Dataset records

>>>

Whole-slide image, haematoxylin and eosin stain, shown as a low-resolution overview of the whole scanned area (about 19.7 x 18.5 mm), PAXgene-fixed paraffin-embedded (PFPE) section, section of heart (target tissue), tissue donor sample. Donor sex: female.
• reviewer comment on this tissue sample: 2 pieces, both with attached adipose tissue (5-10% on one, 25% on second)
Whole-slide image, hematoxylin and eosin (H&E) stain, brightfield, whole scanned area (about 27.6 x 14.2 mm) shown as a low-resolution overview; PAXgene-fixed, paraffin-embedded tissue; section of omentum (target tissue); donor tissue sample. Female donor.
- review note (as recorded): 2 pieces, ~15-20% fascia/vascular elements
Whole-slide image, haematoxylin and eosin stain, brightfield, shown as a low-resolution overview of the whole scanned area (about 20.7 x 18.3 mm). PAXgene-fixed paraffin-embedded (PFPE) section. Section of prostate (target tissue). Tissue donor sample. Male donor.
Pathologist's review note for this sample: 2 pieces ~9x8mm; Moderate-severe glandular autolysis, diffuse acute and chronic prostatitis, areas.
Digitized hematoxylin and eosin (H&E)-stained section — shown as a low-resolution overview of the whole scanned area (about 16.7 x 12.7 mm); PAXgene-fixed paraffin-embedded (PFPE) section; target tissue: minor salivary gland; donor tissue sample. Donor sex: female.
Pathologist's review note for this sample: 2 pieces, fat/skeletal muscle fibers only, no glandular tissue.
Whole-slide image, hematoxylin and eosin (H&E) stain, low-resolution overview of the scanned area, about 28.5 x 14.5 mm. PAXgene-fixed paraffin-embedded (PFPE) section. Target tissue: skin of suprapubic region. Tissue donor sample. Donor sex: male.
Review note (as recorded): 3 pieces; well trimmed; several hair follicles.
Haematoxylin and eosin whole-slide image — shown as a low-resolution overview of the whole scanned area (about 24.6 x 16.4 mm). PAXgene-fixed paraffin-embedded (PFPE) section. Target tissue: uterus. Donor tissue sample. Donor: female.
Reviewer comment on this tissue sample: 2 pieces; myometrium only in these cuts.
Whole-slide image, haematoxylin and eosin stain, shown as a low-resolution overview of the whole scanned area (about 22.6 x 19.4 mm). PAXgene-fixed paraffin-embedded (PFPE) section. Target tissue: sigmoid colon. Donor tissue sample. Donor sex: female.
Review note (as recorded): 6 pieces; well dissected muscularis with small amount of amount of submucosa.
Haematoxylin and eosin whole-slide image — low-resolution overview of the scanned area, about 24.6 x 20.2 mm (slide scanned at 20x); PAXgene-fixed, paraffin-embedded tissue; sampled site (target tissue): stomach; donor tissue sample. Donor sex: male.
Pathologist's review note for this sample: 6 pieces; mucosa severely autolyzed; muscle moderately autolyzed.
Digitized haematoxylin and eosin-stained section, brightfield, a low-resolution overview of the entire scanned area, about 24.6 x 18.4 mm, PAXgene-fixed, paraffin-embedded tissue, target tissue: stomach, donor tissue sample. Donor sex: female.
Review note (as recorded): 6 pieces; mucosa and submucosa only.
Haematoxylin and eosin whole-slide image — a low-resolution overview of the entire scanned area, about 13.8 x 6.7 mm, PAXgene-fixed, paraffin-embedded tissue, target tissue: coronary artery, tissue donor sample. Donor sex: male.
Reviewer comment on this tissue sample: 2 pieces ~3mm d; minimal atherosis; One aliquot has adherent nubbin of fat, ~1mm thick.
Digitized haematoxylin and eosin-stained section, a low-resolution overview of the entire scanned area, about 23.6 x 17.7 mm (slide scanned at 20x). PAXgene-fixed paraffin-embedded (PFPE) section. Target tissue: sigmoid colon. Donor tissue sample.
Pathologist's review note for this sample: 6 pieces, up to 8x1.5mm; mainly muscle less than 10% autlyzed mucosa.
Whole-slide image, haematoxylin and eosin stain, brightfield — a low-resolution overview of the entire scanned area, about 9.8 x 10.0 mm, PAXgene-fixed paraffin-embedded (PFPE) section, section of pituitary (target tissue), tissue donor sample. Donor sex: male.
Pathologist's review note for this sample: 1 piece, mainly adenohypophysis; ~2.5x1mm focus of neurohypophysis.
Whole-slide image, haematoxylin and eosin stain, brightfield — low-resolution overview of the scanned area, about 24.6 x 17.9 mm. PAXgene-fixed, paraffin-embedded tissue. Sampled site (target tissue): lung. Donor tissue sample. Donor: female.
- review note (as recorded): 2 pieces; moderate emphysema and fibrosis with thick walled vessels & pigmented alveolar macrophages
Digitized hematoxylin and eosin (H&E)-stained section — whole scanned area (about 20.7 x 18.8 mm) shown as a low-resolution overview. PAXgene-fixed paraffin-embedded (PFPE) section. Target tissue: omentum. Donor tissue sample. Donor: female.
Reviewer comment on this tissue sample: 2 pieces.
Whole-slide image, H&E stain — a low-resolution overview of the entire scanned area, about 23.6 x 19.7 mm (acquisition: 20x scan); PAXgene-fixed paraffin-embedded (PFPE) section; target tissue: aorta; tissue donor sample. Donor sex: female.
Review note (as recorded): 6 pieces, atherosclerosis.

<<<

Work instructions – The only acceptable answer is the full set of entries, repeated exactly.

The answer –
Whole-slide image, haematoxylin and eosin stain, shown as a low-resolution overview of the whole scanned area (about 19.7 x 18.5 mm), PAXgene-fixed paraffin-embedded (PFPE) section, section of heart (target tissue), tissue donor sample. Donor sex: female.
• reviewer comment on this tissue sample: 2 pieces, both with attached adipose tissue (5-10% on one, 25% on second)
Whole-slide image, hematoxylin and eosin (H&E) stain, brightfield, whole scanned area (about 27.6 x 14.2 mm) shown as a low-resolution overview; PAXgene-fixed, paraffin-embedded tissue; section of omentum (target tissue); donor tissue sample. Female donor.
- review note (as recorded): 2 pieces, ~15-20% fascia/vascular elements
Whole-slide image, haematoxylin and eosin stain, brightfield, shown as a low-resolution overview of the whole scanned area (about 20.7 x 18.3 mm). PAXgene-fixed paraffin-embedded (PFPE) section. Section of prostate (target tissue). Tissue donor sample. Male donor.
Pathologist's review note for this sample: 2 pieces ~9x8mm; Moderate-severe glandular autolysis, diffuse acute and chronic prostatitis, areas.
Digitized hematoxylin and eosin (H&E)-stained section — shown as a low-resolution overview of the whole scanned area (about 16.7 x 12.7 mm); PAXgene-fixed paraffin-embedded (PFPE) section; target tissue: minor salivary gland; donor tissue sample. Donor sex: female.
Pathologist's review note for this sample: 2 pieces, fat/skeletal muscle fibers only, no glandular tissue.
Whole-slide image, hematoxylin and eosin (H&E) stain, low-resolution overview of the scanned area, about 28.5 x 14.5 mm. PAXgene-fixed paraffin-embedded (PFPE) section. Target tissue: skin of suprapubic region. Tissue donor sample. Donor sex: male.
Review note (as recorded): 3 pieces; well trimmed; several hair follicles.
Haematoxylin and eosin whole-slide image — shown as a low-resolution overview of the whole scanned area (about 24.6 x 16.4 mm). PAXgene-fixed paraffin-embedded (PFPE) section. Target tissue: uterus. Donor tissue sample. Donor: female.
Reviewer comment on this tissue sample: 2 pieces; myometrium only in these cuts.
Whole-slide image, haematoxylin and eosin stain, shown as a low-resolution overview of the whole scanned area (about 22.6 x 19.4 mm). PAXgene-fixed paraffin-embedded (PFPE) section. Target tissue: sigmoid colon. Donor tissue sample. Donor sex: female.
Review note (as recorded): 6 pieces; well dissected muscularis with small amount of amount of submucosa.
Haematoxylin and eosin whole-slide image — low-resolution overview of the scanned area, about 24.6 x 20.2 mm (slide scanned at 20x); PAXgene-fixed, paraffin-embedded tissue; sampled site (target tissue): stomach; donor tissue sample. Donor sex: male.
Pathologist's review note for this sample: 6 pieces; mucosa severely autolyzed; muscle moderately autolyzed.
Digitized haematoxylin and eosin-stained section, brightfield, a low-resolution overview of the entire scanned area, about 24.6 x 18.4 mm, PAXgene-fixed, paraffin-embedded tissue, target tissue: stomach, donor tissue sample. Donor sex: female.
Review note (as recorded): 6 pieces; mucosa and submucosa only.
Haematoxylin and eosin whole-slide image — a low-resolution overview of the entire scanned area, about 13.8 x 6.7 mm, PAXgene-fixed, paraffin-embedded tissue, target tissue: coronary artery, tissue donor sample. Donor sex: male.
Reviewer comment on this tissue sample: 2 pieces ~3mm d; minimal atherosis; One aliquot has adherent nubbin of fat, ~1mm thick.
Digitized haematoxylin and eosin-stained section, a low-resolution overview of the entire scanned area, about 23.6 x 17.7 mm (slide scanned at 20x). PAXgene-fixed paraffin-embedded (PFPE) section. Target tissue: sigmoid colon. Donor tissue sample.
Pathologist's review note for this sample: 6 pieces, up to 8x1.5mm; mainly muscle less than 10% autlyzed mucosa.
Whole-slide image, haematoxylin and eosin stain, brightfield — a low-resolution overview of the entire scanned area, about 9.8 x 10.0 mm, PAXgene-fixed paraffin-embedded (PFPE) section, section of pituitary (target tissue), tissue donor sample. Donor sex: male.
Pathologist's review note for this sample: 1 piece, mainly adenohypophysis; ~2.5x1mm focus of neurohypophysis.
Whole-slide image, haematoxylin and eosin stain, brightfield — low-resolution overview of the scanned area, about 24.6 x 17.9 mm. PAXgene-fixed, paraffin-embedded tissue. Sampled site (target tissue): lung. Donor tissue sample. Donor: female.
- review note (as recorded): 2 pieces; moderate emphysema and fibrosis with thick walled vessels & pigmented alveolar macrophages
Digitized hematoxylin and eosin (H&E)-stained section — whole scanned area (about 20.7 x 18.8 mm) shown as a low-resolution overview. PAXgene-fixed paraffin-embedded (PFPE) section. Target tissue: omentum. Donor tissue sample. Donor: female.
Reviewer comment on this tissue sample: 2 pieces.
Whole-slide image, H&E stain — a low-resolution overview of the entire scanned area, about 23.6 x 19.7 mm (acquisition: 20x scan); PAXgene-fixed paraffin-embedded (PFPE) section; target tissue: aorta; tissue donor sample. Donor sex: female.
Review note (as recorded): 6 pieces, atherosclerosis.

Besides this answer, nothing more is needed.